Captions, Transcripts, and Audio Descriptions

You are here: Home > Articles > Captions, Transcripts, and Audio Descriptions

Captions

Accessible multimedia (visual and auditory content that is synchronized) must include captions—text versions of speech and other important audio content—allowing it to be accessible to people who can't hear all of the audio.

According to US government figures, one person in eight has some functional hearing limitation, and this number will increase as the average age of the population increases. Beyond people with disabilities, captioning helps people who only partially understand the language presented. Captions are also useful in noisy environments like airports, in quiet environments like libraries, and for multimodal learning.

All multimedia content with speech should have accessible captions that are:

Synchronized to appear at approximately the same time as the corresponding audio.
Equivalent to the spoken words and other audio information.
Accessible, or readily available, to those who need it.

Captions as typically seen on television
Screenshot of The Tonight Show Starring Jimmy Fallon television broadcast. Captions display on the image.

The most common type of captions are "Closed" captions, which can be turned on or off. Most countries require most pre-recorded and live television programs to be closed-captioned.

Closed captioning of most pre-recorded television programs is now a legal requirement in most countries. Most live broadcasts (such as news and sports events) and most pre-recorded programs now include closed captions that can be easily enabled and viewed on screen.

Captions as seen on DVD or Blu-ray
Screenshot from movie Avatar. Captions appear on screen - You crossed the line.

On broadcast television, the style and location of the captions depend on the caption decoder built into the viewer's television receiver or streaming device. In online or streaming video, the browser or video player determines how captions will be displayed. Many decoders and video players allow the user to customize caption size, color, font, and location on the screen.

Captions as seen in a web media player
Screenshot of captions in a web media player

Open captions include the same content as closed captions, but the captions are a permanent part of the video picture and cannot be turned off. The captions are visible to anybody viewing the video clip. This gives the media producer total control (and the user no control) over the way the captions appear, including caption location, size, color, font, and timing.

Note

Also see our article on real-time captions for information on captioning live web multimedia and broadcasts.

Transcripts

For multimedia, a transcript can also help users who can neither hear the audio nor see the video. Beyond the spoken words, a transcript should include descriptions of important audio information (like laughter) and visual information (such as someone entering the room). Transcripts help deaf/blind users interact with content using refreshable Braille devices.

Transcripts also allow anyone that cannot access content from either web audio or video (or both) to read a text transcript instead. For most web video, both captions and a text transcript should be provided. For content that is audio only, a transcript will usually suffice—captions are not necessary for audio-only media like a podcast.

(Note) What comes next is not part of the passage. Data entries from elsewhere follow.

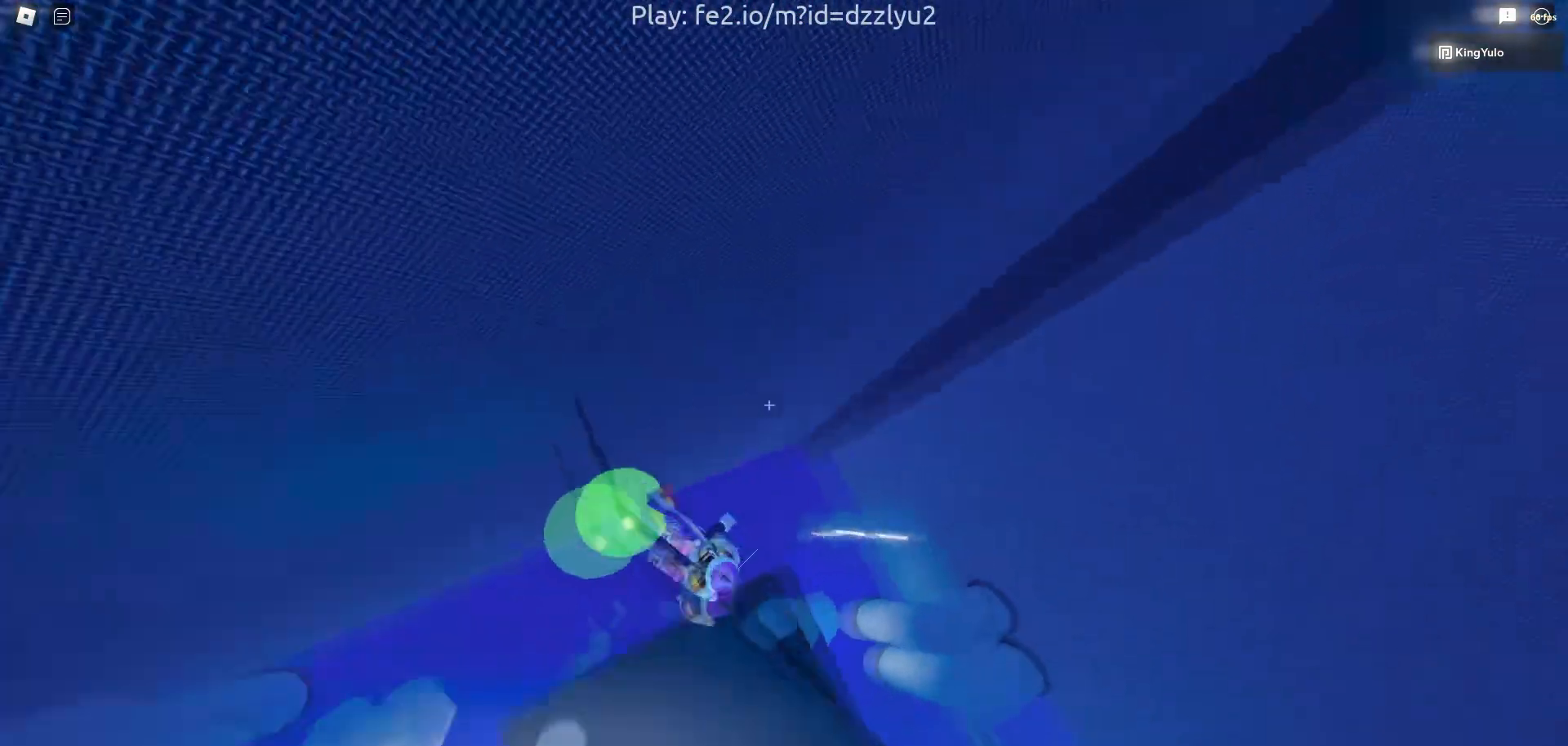
{"keys": [], "mouse": [], "events": [[17, "w", "up"], [117, "mouse_right", "up"], [283, "mouse_right", "down"], [450, "mouse_right", "up"]]}
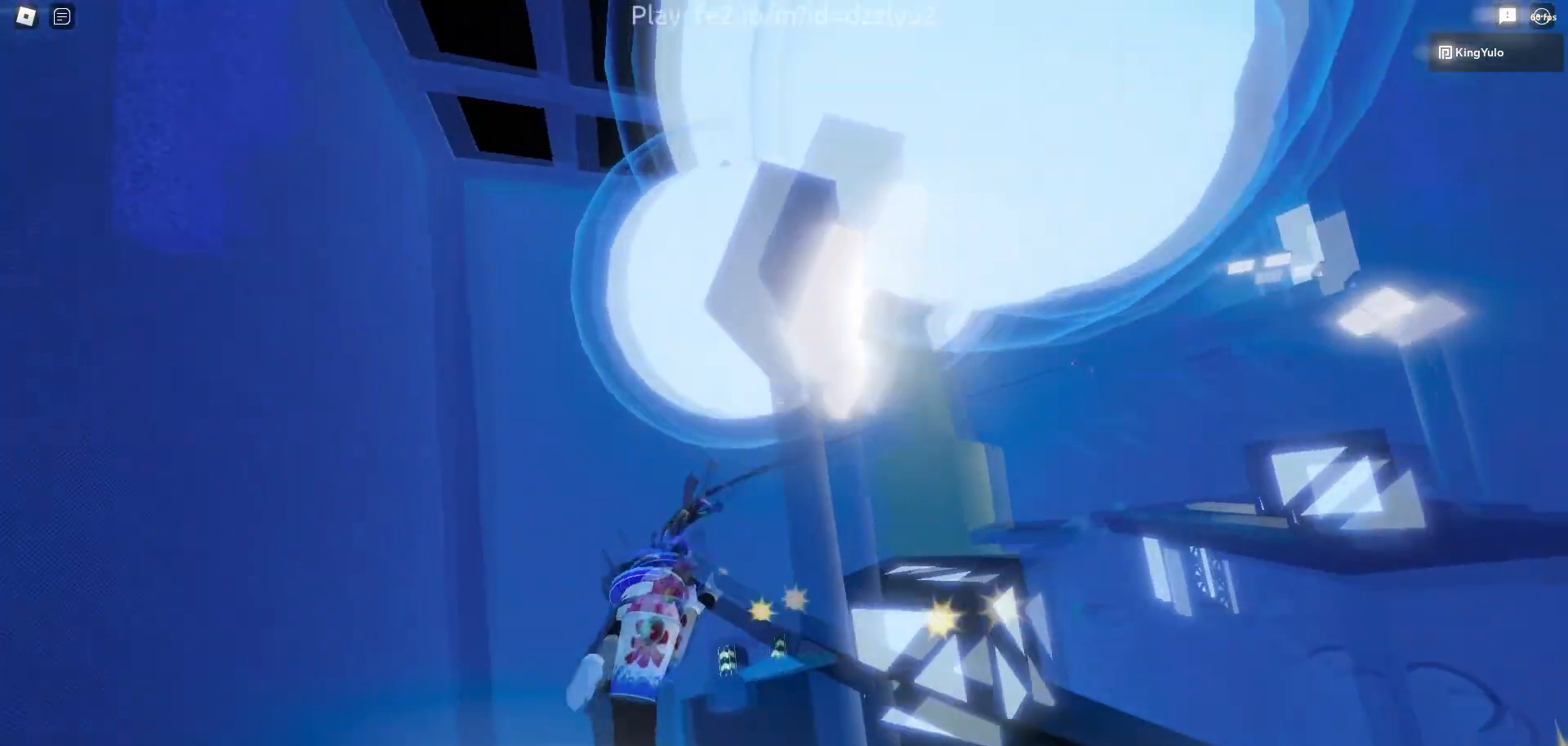
{"keys": [], "mouse": [], "events": [[350, "mouse_wheel", "down"], [400, "mouse_wheel", "up"], [450, "mouse_wheel", "down"], [500, "mouse_wheel", "up"]]}
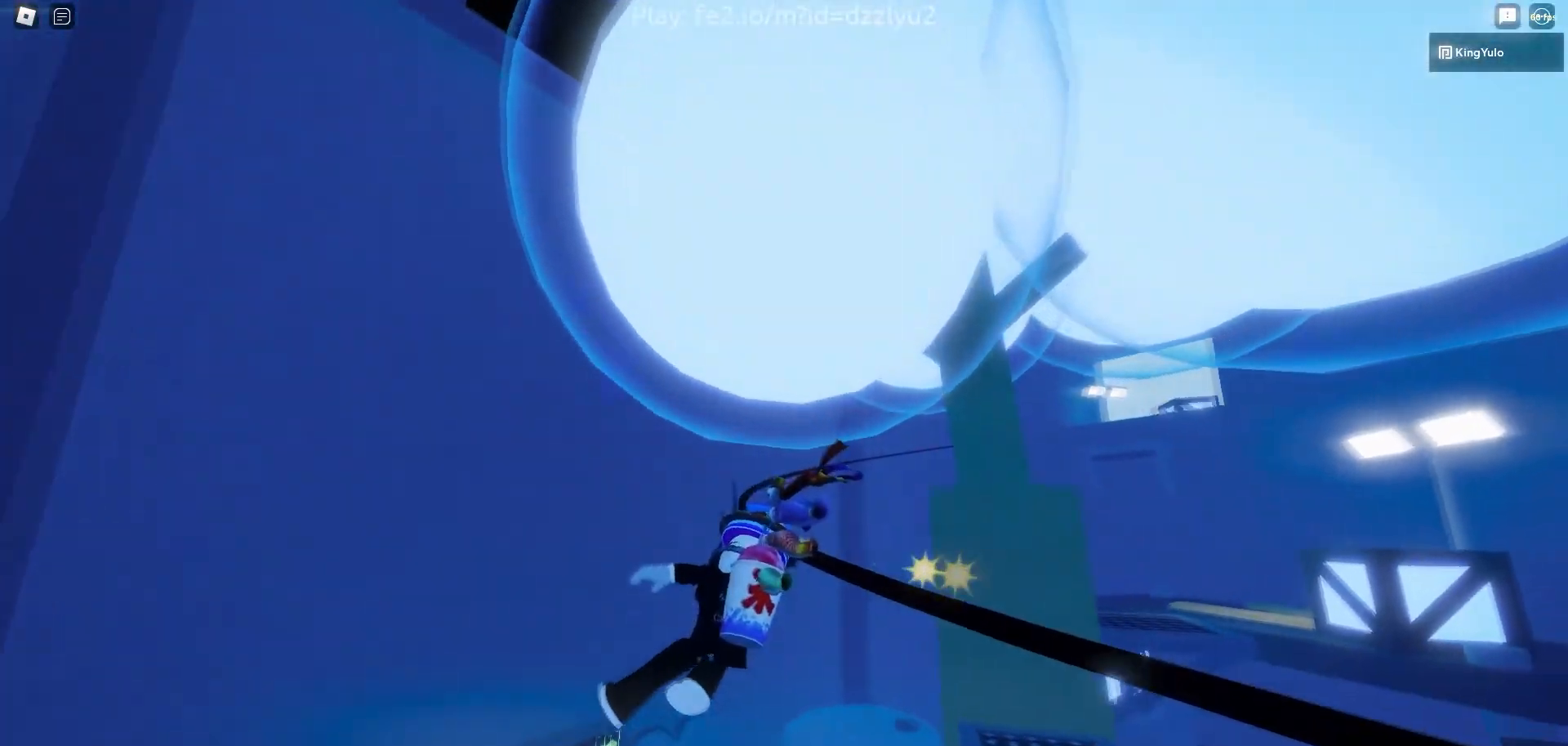
{"keys": [], "mouse": [], "events": []}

Transcripts make multimedia content searchable by search engines and users. Screen reader users also may also prefer a transcript over real-time audio, since most proficient screen reader users set their assistive technology to read at a rate much faster than natural human speech.

Important

In order to be optimally accessible to users with auditory disabilities, web multimedia should include both synchronized captions and a transcript.

Audio Descriptions

Important

Visual content within multimedia must be described via audio in order for the multimedia to be optimally accessible to users with visual disabilities.

Audio descriptions help users with visual disabilities perceive content that is presented only visually, and are necessary for WCAG 2 Level AA conformance. On television, this is often called Descriptive Video Service (DVS). Typically, a narrator describes the visual-only content in the multimedia. Audio descriptions can be provided with the primary video, or in another audio track, or via an alternate version of the video that includes audio descriptions.

Here's a short example of an audio description that you might recognize. Can you visualize what is being described?

Producing audio descriptions can be expensive and time-consuming. However, they are unnecessary if the audio already presents the necessary visual content. If a video displays a list of five important items, the items should be read aloud instead of the audio presenting, "As you can see, there are five important points". Instead of, "Click here and then here," the presenter should describe what is being clicked. This way, no separate audio description track is necessary.